Wednesday, 12 July, 2006

ActionScript 3 Regular Expressions

I've been playing around with the new Flash 9, learning a bit about programming in ActionScript 3.  This new version of ActionScript is a real programming language with a real object model and other things that we've come to expect from environments such as Delphi, Java, and .NET.  I only have a couple days' experience with it, so I don't have a lot to report yet, but we did run into an interesting oddity when splitting a string using regular expressions.

The String class has a function, split(), which will split a string into substrings by dividing it wherever the specified delimiter occurs.  The delimiter parameter is usually a string or a regular expression.  So, these two statements should give the same results:

var words:Array = str.split("\r\n");    // delimiter parameter is a string
var words:Array = str.split(/\r\n/);    // delimiter parameter is a regular expression

We use the above code to split a loaded text file (loaded into a single string) into an array of lines.  The two versions do in fact give the same results, but the regular expression version takes much, much longer.  We loaded a file that contains 400 words and both statements return immediately.  With a file of 10,000 lines, the string version is still instantaneous, but the regular expression version takes about five seconds.  Even with 180,000 lines, the string version is immediate.  We gave up on the regular expression version after over five minutes.
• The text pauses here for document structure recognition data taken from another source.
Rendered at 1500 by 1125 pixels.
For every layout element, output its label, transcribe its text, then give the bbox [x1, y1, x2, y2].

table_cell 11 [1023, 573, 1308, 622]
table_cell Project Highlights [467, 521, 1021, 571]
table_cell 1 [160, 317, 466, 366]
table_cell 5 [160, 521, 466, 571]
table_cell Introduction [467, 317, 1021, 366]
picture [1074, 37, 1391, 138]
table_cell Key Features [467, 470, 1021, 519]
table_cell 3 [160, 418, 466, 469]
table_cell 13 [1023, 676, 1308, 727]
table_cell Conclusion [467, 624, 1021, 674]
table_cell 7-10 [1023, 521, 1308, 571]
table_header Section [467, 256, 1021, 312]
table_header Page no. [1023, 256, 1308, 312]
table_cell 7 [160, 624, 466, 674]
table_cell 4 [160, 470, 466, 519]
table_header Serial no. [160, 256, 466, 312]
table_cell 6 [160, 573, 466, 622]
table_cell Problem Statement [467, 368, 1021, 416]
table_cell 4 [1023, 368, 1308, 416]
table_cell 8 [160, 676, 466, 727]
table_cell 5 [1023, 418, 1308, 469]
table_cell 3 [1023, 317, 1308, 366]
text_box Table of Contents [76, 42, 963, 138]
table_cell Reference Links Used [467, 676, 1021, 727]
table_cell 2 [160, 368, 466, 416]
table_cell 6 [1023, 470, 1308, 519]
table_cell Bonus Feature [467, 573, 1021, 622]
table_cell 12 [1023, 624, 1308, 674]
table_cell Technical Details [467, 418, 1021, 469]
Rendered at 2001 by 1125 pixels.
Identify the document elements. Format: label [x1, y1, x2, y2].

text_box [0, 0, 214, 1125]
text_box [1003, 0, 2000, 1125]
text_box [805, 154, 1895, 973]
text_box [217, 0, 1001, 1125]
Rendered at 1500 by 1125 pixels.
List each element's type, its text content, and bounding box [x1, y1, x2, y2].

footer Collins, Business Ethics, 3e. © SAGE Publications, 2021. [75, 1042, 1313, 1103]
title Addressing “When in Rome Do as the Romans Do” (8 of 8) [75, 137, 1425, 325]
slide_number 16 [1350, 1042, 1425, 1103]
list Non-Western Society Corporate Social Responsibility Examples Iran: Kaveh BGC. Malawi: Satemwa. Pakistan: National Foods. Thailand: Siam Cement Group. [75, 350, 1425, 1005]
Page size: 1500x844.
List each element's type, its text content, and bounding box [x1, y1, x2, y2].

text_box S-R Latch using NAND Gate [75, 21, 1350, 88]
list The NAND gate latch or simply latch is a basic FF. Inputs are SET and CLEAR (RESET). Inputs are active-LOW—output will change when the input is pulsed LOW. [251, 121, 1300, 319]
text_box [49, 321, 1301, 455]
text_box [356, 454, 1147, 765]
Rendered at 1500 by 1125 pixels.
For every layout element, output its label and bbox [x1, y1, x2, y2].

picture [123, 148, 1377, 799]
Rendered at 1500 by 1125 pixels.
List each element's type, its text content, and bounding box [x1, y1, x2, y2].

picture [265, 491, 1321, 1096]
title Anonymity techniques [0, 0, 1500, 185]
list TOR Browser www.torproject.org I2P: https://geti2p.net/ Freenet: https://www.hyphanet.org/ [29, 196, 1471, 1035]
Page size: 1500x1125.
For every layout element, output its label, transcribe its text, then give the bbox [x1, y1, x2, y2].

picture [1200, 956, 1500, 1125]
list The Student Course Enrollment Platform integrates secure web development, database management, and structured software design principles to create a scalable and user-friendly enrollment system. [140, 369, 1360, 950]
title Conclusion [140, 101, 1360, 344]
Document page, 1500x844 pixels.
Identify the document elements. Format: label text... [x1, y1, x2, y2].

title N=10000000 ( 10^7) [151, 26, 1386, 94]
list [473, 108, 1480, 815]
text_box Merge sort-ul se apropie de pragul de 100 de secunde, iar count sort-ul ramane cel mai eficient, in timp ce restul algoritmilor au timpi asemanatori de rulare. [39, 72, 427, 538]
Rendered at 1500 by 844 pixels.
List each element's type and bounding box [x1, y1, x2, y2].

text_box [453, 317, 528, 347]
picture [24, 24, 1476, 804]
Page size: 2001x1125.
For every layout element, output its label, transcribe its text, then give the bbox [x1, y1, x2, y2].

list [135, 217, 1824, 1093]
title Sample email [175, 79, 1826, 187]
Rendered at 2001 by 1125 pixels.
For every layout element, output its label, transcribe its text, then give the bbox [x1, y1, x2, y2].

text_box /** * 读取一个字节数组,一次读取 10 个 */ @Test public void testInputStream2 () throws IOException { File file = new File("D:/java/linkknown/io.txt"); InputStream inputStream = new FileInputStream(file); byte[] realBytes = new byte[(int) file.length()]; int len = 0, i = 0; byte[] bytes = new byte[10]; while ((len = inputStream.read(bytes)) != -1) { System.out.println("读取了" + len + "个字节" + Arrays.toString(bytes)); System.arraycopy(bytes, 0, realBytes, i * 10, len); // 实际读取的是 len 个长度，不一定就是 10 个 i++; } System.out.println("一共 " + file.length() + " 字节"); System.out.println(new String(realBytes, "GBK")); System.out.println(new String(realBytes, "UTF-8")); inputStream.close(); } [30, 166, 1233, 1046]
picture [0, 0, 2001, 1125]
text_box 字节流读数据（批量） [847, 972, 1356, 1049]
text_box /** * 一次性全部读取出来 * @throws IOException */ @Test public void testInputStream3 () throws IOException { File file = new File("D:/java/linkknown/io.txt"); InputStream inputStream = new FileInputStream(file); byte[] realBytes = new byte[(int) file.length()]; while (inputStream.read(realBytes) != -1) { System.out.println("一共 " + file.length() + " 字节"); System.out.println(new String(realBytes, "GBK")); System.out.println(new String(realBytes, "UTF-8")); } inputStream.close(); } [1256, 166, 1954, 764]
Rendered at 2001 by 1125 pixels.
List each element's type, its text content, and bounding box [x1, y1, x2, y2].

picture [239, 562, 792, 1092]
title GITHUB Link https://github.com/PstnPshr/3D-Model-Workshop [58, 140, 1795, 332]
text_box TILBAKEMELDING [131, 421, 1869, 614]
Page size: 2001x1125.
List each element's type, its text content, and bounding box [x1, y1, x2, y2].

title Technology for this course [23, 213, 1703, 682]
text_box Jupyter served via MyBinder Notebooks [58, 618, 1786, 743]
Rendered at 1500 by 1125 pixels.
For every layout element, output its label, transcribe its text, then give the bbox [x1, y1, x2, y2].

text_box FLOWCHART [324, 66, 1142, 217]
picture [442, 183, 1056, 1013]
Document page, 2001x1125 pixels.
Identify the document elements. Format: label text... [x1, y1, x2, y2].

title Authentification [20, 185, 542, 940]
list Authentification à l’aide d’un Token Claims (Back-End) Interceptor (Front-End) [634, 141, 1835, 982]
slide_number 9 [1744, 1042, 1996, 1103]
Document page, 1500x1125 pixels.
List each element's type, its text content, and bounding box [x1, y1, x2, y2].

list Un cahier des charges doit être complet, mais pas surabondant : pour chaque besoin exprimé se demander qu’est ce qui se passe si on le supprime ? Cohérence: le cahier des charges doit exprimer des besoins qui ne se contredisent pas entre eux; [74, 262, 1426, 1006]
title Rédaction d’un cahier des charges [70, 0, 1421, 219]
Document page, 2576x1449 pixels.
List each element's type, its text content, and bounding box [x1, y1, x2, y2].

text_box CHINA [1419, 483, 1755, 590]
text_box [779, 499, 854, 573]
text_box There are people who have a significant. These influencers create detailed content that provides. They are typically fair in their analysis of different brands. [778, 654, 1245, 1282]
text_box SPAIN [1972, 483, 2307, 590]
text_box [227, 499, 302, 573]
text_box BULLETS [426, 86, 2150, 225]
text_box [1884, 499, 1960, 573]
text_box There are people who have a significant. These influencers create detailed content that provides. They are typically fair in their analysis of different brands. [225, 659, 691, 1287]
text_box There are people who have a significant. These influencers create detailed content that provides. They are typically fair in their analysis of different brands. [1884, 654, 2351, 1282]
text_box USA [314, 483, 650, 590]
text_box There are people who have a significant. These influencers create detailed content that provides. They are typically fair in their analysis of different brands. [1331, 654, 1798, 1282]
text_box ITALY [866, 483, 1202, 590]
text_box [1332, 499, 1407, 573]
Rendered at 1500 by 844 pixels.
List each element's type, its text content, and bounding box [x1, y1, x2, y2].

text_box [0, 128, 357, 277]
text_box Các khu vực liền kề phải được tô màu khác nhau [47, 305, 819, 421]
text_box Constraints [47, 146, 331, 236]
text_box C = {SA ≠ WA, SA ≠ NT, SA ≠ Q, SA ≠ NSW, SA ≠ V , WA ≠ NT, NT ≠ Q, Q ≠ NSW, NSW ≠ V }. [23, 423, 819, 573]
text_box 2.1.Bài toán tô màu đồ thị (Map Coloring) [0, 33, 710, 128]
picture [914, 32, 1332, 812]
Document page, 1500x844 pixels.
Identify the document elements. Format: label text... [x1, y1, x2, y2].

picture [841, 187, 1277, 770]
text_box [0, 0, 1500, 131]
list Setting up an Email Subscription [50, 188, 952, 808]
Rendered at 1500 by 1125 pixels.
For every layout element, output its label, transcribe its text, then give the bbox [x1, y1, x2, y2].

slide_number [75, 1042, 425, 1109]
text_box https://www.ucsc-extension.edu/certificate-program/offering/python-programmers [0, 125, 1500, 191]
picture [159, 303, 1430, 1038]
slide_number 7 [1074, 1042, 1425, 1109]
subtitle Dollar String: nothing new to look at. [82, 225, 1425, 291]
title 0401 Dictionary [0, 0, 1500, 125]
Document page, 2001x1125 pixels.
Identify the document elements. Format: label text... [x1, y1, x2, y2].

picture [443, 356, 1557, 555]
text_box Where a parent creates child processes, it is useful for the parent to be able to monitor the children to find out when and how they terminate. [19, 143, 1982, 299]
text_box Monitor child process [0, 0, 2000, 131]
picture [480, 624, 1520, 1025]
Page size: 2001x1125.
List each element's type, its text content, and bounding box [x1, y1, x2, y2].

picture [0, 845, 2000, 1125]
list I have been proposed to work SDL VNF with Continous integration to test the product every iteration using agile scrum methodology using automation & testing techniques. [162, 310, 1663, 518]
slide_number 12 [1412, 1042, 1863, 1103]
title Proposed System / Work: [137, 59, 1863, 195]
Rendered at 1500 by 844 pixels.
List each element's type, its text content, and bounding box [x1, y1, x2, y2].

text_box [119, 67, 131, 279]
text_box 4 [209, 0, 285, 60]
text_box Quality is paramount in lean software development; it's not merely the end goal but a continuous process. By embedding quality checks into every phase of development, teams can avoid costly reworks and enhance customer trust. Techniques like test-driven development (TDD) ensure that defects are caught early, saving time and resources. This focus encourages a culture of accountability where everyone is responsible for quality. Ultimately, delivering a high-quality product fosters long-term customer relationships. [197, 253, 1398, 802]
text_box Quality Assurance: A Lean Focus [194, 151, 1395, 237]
A .NET program that loads a file and splits the lines using regular expressions is instantaneous, so I don't think that I'm expecting too much by wanting the Flash version to perform similarly.

I poked around with the regular expression options for a while and got nowhere.  What concerns me isn't so much the speed, but that the time required does not increase linearly with the number of items in the list.  Somebody at Adobe needs to take a look at their regular expression matching algorithm.